Reporter: Ferry Saputra | Editor: Anna Suci Perwitasari
KONTAN.CO.ID - JAKARTA. Otoritas Jasa Keuangan (OJK) terus melakukan berbagai upaya mendorong penyelesaian permasalahan pada Lembaga Jasa Keuangan (LJK) di sektor Perasuransian, Penjaminan dan Dana Pensiun (PPDP), salah satunya melalui pengawasan khusus. Hal itu dilakukan sebagai upaya penegakan ketentuan dan pelindungan konsumen di sektor PPDP.
Atas dasar itu, Kepala Eksekutif Pengawas Perasuransian, Penjaminan dan Dana Pensiun OJK Ogi Prastomiyono mengatakan, OJK melakukan pengawasan khusus terhadap 7 perusahaan asuransi dan reasuransi per 24 Februari 2026.
"Pengawasan khusus sampai 24 Februari 2025 dilakukan terhadap 7 perusahaan asuransi dan reasuransi," ungkapnya dalam konferensi pers RDK OJK, Selasa (3/3).

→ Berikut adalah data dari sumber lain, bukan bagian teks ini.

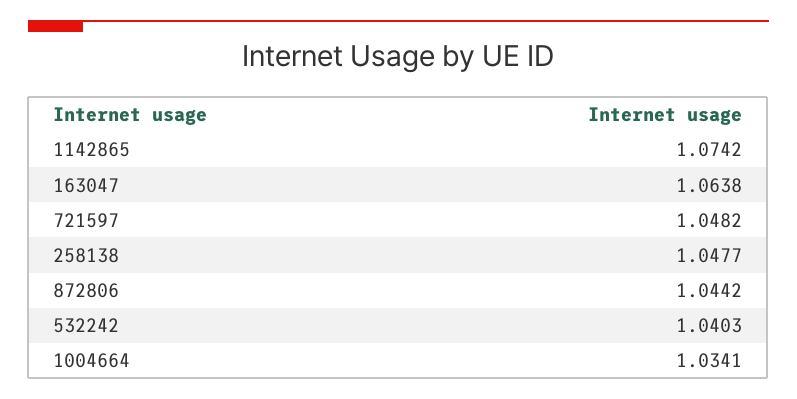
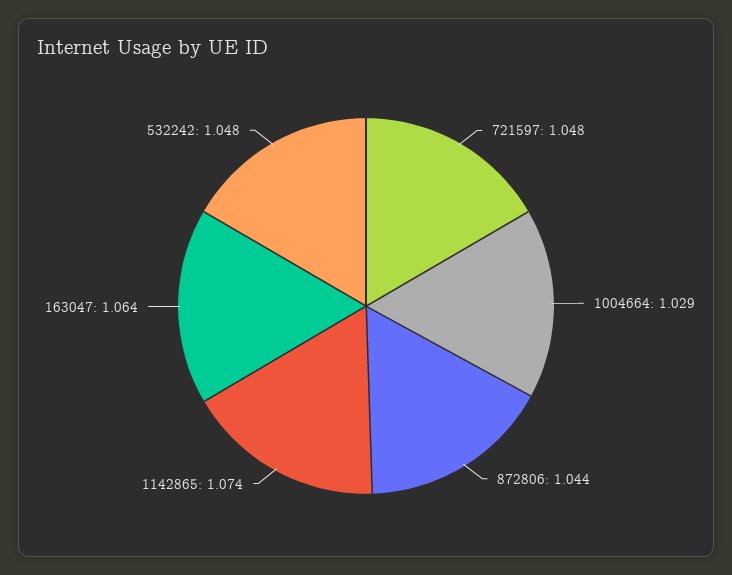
  {
    "1142865": 1.0742,
    "163047": 1.0638,
    "721597": 1.0482,
-   "258138": 1.0477,
    "872806": 1.0442,
-   "532242": 1.0403,
+   "532242": 1.048,
-   "1004664": 1.0341
+   "1004664": 1.029
  }

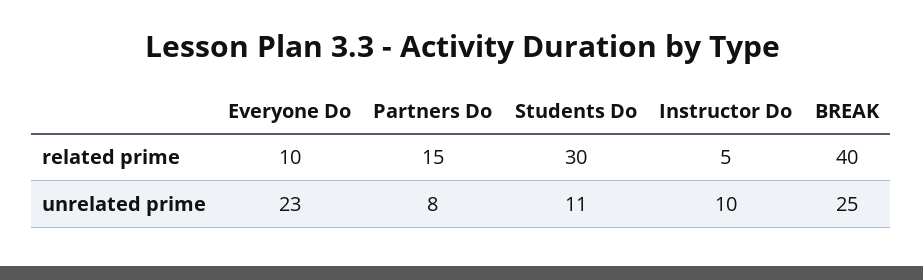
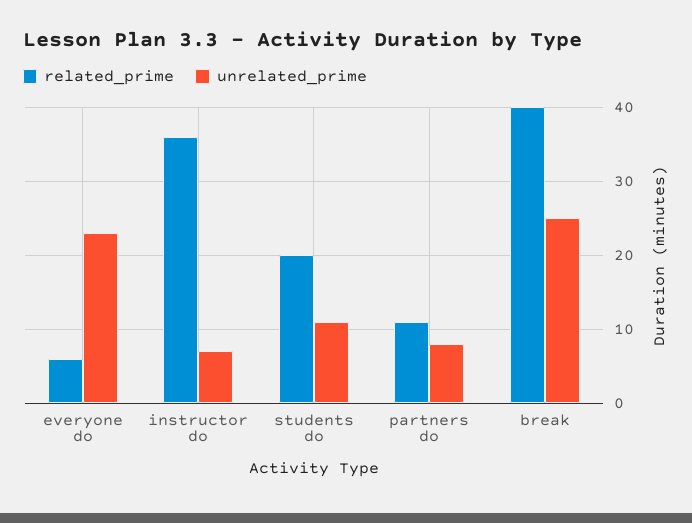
  {
    "related prime": {
-     "Everyone Do": 10,
+     "Everyone Do": 6,
-     "Partners Do": 15,
+     "Partners Do": 11,
-     "Students Do": 30,
+     "Students Do": 20,
-     "Instructor Do": 5,
+     "Instructor Do": 36,
      "BREAK": 40
    },
    "unrelated prime": {
      "Everyone Do": 23,
      "Partners Do": 8,
      "Students Do": 11,
-     "Instructor Do": 10,
+     "Instructor Do": 7,
      "BREAK": 25
    }
  }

Ogi menerangkan langkah pengawasan khusus tersebut bertujuan agar perusahaan dapat memperbaiki kondisi keuangannya untuk kepentingan pemegang polis. Selain itu, OJK juga melakukan pengawasan khusus terhadap 7 dana pensiun per 24 Februari 2026.
Baca Juga: Mandiri Utama Finance (MUF) Berencana Terbitkan Surat Utang pada 2026
Ogi mengatakan OJK juga terus melakukan berbagai upaya mendorong penyelesaian permasalahan pada lembaga jasa keuangan melalui pengawasan khusus.
Terkait kinerja, OJK mencatat total aset asuransi komersil mencapai Rp 995,19 triliun, atau naik 7,48% secara Year on Year per Januari 2026. Adapun akumulasi pendapatan premi asuransi komersil mencapai Rp 36,38 triliun, atau tumbuh 4,67% YoY per Januari 2026.
Secara rinci, premi asuransi jiwa yang terkontraksi sebesar 6,15% secara YoY, dengan nilai sebesar Rp 17,97 triliun. Adapun premi asuransi umum dan reasuransi tumbuh sebesar 17,92% YoY, dengan nilai sebesar Rp 18,42 triliun.